Using deep neural network (DNN) models to predict in-hospital mortality and identify high-risk surgical patients produces better or similar results as currently published risk scores, a new study suggests. This application of deep learning could lead to more effective care for high-risk patients and better allocation of hospital resources, according to the researchers.
“Patients undergoing surgery are often at higher risk of instability during surgery as well as poor postoperative outcomes such as in-hospital mortality,” said Christine Lee, MS, study author and PhD candidate in the Department of Biomedical Engineering at the University of California, Irvine. “Our study shows that DNN models can be calculated on all patients, leveraging the complexity of both preoperative and intraoperative data to improve the classification of in-hospital mortality in surgical patients.”
There are more than 230 million major surgical procedures performed globally each year (Lancet 2008;372:139-144). Although the overall mortality rate from these procedures is less than 2%, the overwhelming majority of postoperative deaths is attributable to high-risk patients (Crit Care 2006;10:R81; Lancet2012;380:1059-1065), Ms. Lee reported. While current risk scores such as the American Society of Anesthesiologists physical status classification system (ASA status), Postoperative Score to Predict Postoperative Mortality (POSPOM) and Risk Quantification Index (RQI) have shown success in identifying patients at risk for in-hospital mortality, they are limited to preoperative information (Ann R Coll Surg Engl 2014;96:352-358). In addition, the ASA status is thought to be relatively subjective on the part of the physician who analyzes the risk.
Features of the Model
As part of her doctoral thesis, Ms. Lee and her colleagues used surgical data from 59,985 patients from the UCLA Medical Center to build DNN models, a set of algorithms designed to recognize patterns. These data included all surgical procedures performed with general anesthesia since March 1, 2013. Patients older than 89 years or younger than 18 years were excluded from the study, as were cases not performed with general anesthesia. The researchers also calculated or extracted 87 intraoperative features, including descriptive intraoperative vital signs, interventions and anesthesia descriptions.

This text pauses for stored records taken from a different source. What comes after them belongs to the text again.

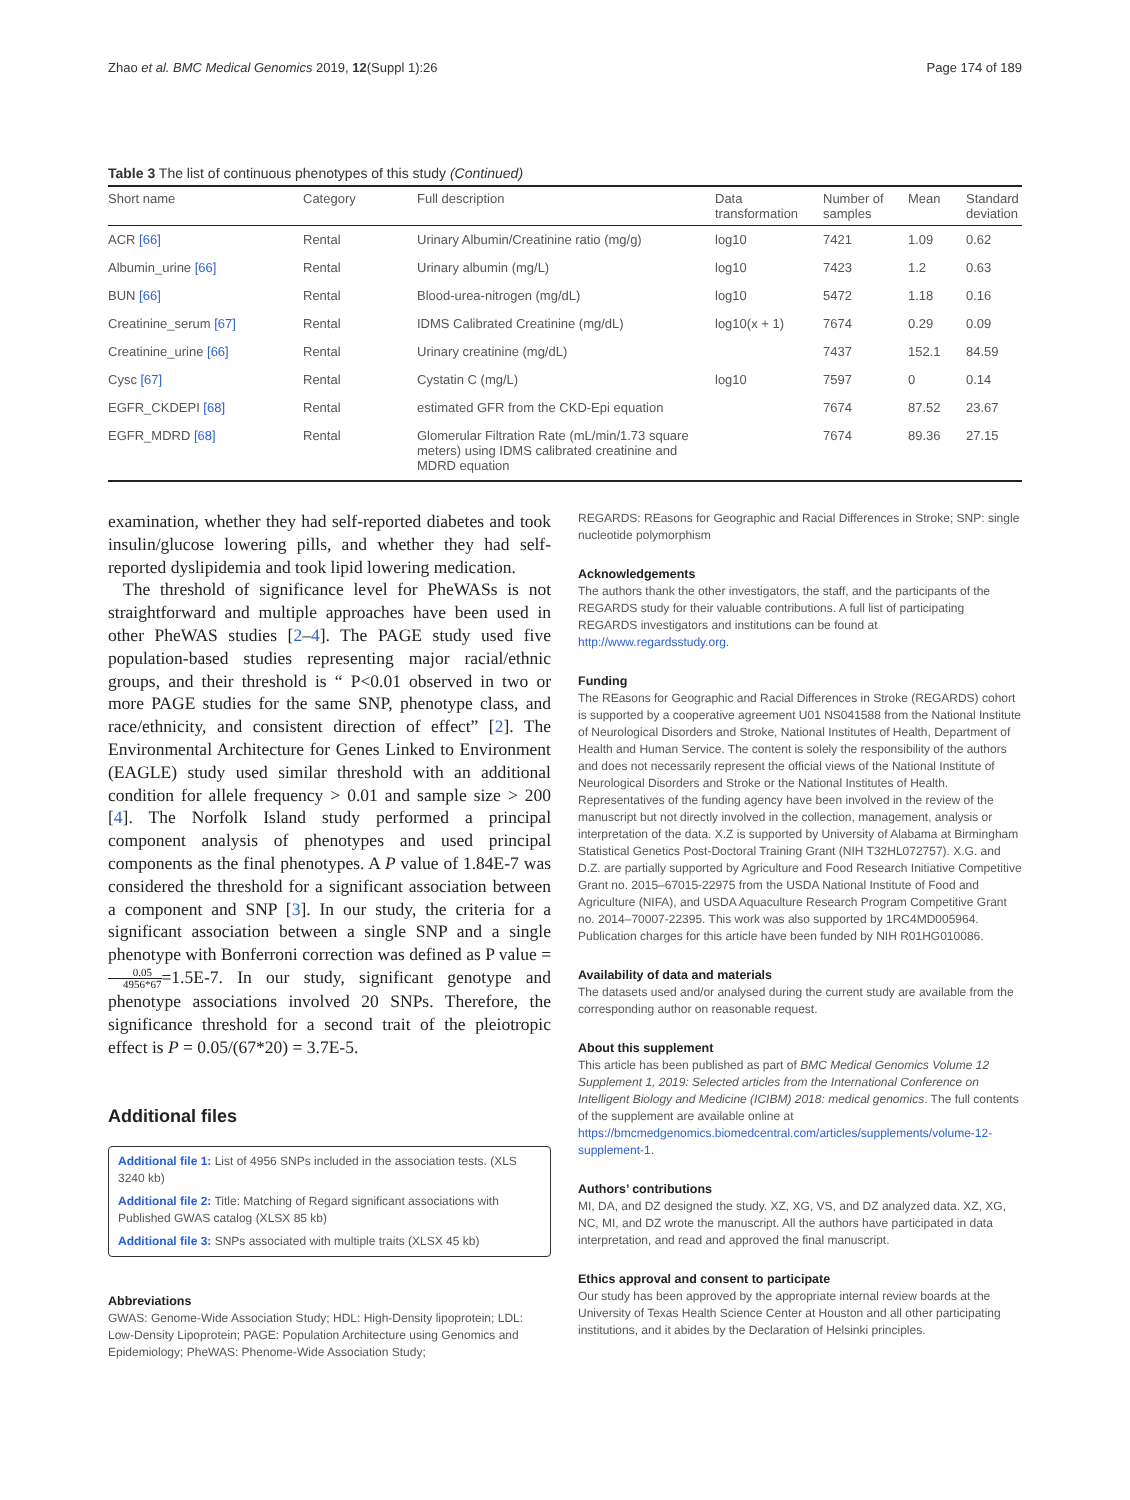Zhao et al. BMC Medical Genomics 2019, 12(Suppl 1):26 Page 174 of 189
Table 3 The list of continuous phenotypes of this study (Continued)
| Short name | Category | Full description | Data transformation | Number of samples | Mean | Standard deviation |
| --- | --- | --- | --- | --- | --- | --- |
| ACR [66] | Rental | Urinary Albumin/Creatinine ratio (mg/g) | log10 | 7421 | 1.09 | 0.62 |
| Albumin_urine [66] | Rental | Urinary albumin (mg/L) | log10 | 7423 | 1.2 | 0.63 |
| BUN [66] | Rental | Blood-urea-nitrogen (mg/dL) | log10 | 5472 | 1.18 | 0.16 |
| Creatinine_serum [67] | Rental | IDMS Calibrated Creatinine (mg/dL) | log10(x + 1) | 7674 | 0.29 | 0.09 |
| Creatinine_urine [66] | Rental | Urinary creatinine (mg/dL) | | 7437 | 152.1 | 84.59 |
| Cysc [67] | Rental | Cystatin C (mg/L) | log10 | 7597 | 0 | 0.14 |
| EGFR_CKDEPI [68] | Rental | estimated GFR from the CKD-Epi equation | | 7674 | 87.52 | 23.67 |
| EGFR_MDRD [68] | Rental | Glomerular Filtration Rate (mL/min/1.73 square meters) using IDMS calibrated creatinine and MDRD equation | | 7674 | 89.36 | 27.15 |
examination, whether they had self-reported diabetes and took insulin/glucose lowering pills, and whether they had self-reported dyslipidemia and took lipid lowering medication.
The threshold of significance level for PheWASs is not straightforward and multiple approaches have been used in other PheWAS studies [2–4]. The PAGE study used five population-based studies representing major racial/ethnic groups, and their threshold is “ P<0.01 observed in two or more PAGE studies for the same SNP, phenotype class, and race/ethnicity, and consistent direction of effect” [2]. The Environmental Architecture for Genes Linked to Environment (EAGLE) study used similar threshold with an additional condition for allele frequency > 0.01 and sample size > 200 [4]. The Norfolk Island study performed a principal component analysis of phenotypes and used principal components as the final phenotypes. A P value of 1.84E-7 was considered the threshold for a significant association between a component and SNP [3]. In our study, the criteria for a significant association between a single SNP and a single phenotype with Bonferroni correction was defined as P value = 0.05 4956*67=1.5E-7. In our study, significant genotype and phenotype associations involved 20 SNPs. Therefore, the significance threshold for a second trait of the pleiotropic effect is P = 0.05/(67*20) = 3.7E-5.
Additional files
Additional file 1: List of 4956 SNPs included in the association tests. (XLS 3240 kb)
Additional file 2: Title: Matching of Regard significant associations with Published GWAS catalog (XLSX 85 kb)
Additional file 3: SNPs associated with multiple traits (XLSX 45 kb)
Abbreviations
GWAS: Genome-Wide Association Study; HDL: High-Density lipoprotein; LDL: Low-Density Lipoprotein; PAGE: Population Architecture using Genomics and Epidemiology; PheWAS: Phenome-Wide Association Study;
REGARDS: REasons for Geographic and Racial Differences in Stroke; SNP: single nucleotide polymorphism
Acknowledgements
The authors thank the other investigators, the staff, and the participants of the REGARDS study for their valuable contributions. A full list of participating REGARDS investigators and institutions can be found at http://www.regardsstudy.org.
Funding
The REasons for Geographic and Racial Differences in Stroke (REGARDS) cohort is supported by a cooperative agreement U01 NS041588 from the National Institute of Neurological Disorders and Stroke, National Institutes of Health, Department of Health and Human Service. The content is solely the responsibility of the authors and does not necessarily represent the official views of the National Institute of Neurological Disorders and Stroke or the National Institutes of Health. Representatives of the funding agency have been involved in the review of the manuscript but not directly involved in the collection, management, analysis or interpretation of the data. X.Z is supported by University of Alabama at Birmingham Statistical Genetics Post-Doctoral Training Grant (NIH T32HL072757). X.G. and D.Z. are partially supported by Agriculture and Food Research Initiative Competitive Grant no. 2015–67015-22975 from the USDA National Institute of Food and Agriculture (NIFA), and USDA Aquaculture Research Program Competitive Grant no. 2014–70007-22395. This work was also supported by 1RC4MD005964. Publication charges for this article have been funded by NIH R01HG010086.
Availability of data and materials
The datasets used and/or analysed during the current study are available from the corresponding author on reasonable request.
About this supplement
This article has been published as part of BMC Medical Genomics Volume 12 Supplement 1, 2019: Selected articles from the International Conference on Intelligent Biology and Medicine (ICIBM) 2018: medical genomics. The full contents of the supplement are available online at https://bmcmedgenomics.biomedcentral.com/articles/supplements/volume-12-supplement-1.
Authors’ contributions
MI, DA, and DZ designed the study. XZ, XG, VS, and DZ analyzed data. XZ, XG, NC, MI, and DZ wrote the manuscript. All the authors have participated in data interpretation, and read and approved the final manuscript.
Ethics approval and consent to participate
Our study has been approved by the appropriate internal review boards at the University of Texas Health Science Center at Houston and all other participating institutions, and it abides by the Declaration of Helsinki principles.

“We had a pretty wide variety of surgery types, including 1,498 unique CPT [Current Procedural Terminology] codes and 167 unique HCUP [Healthcare Cost and Utilization Project] codes,” Ms. Lee said.
Of the approximately 60,000 cases included in the study, about 20% were used as test data.
Ms. Lee and her team developed four “deep” feed-forward neural networks, which had at least three hidden layers between the input and output layers—where each successive layer computes increasingly complex information. The input layer was data and the output layer was the probability of in-hospital mortality.
“The objective of any neural network or model is to optimize a loss function, which is used to update all the neurons in hidden layers of network,” Ms. Lee explained.
The first DNN m odel used all 87 original features. The second used 46, excluding features such as average, median and standard deviations, and anything from the last 10 minutes of a surgical case. The third model included the 87 original features and added ASA status as a feature. The fourth model used 46 features plus ASA status as a feature.
Model performance was measured using area under the receiving operating characteristic curve (AUC). For comparison, the AUCs of ASA status, surgical Apgar score, RQI and POSPOM also were calculated. Ms. Lee reported that RQI could not be calculated for many patients due to lack of RQI score weights for their CPT codes.
ASA Status Score Counts
As expected, surgical Apgar score had a very low AUC (0.58), Ms. Lee reported. ASA status did “pretty well” with an AUC of 0.84, while RQI was even more reliable with an AUC of 0.91.
The best DNN architecture consisted of four hidden layers with 300 neurons in each layer. Incorporating ASA status score as a feature improved the DNN AUC performance for both feature sets, but the reduced feature set performed slightly better than the full one.
“Overall, the DNN with a reduced feature set and ASA status as a feature set performed the best,” Ms. Lee said. “With an AUC of 0.91, it was comparable to the RQI score, but it should be noted that RQI could not be calculated on more than 50% of the data due to lack of score weights for CPT codes.”
She added, “Our DNN model can be used on all surgical patients and leverages both preoperative ASA assessment as well as intraoperative events.”
Kirk Shelley, MD, PhD, professor of anesthesiology and chief of the Ambulatory Division at Yale University School of Medicine, in New Haven, Conn., called the research thought-provoking but questioned the inherent opaqueness of DNNs.
“It seems like data go in, magic occurs and the answers come out,” Dr. Shelley said. “Are you able to go back into the model and figure out how this brain works and make new observations?”
“Interpretability of DNNs is a formal area of theoretical research,” Ms. Lee said. “Our model has four hidden layers with 300 neurons each, so exponentially that’s a lot of parameters, but people are working on methods to make it more interpretable.”
“If interpretation is possible,” Dr. Shelley noted, “it would be a very interesting hypothesis-generating engine.”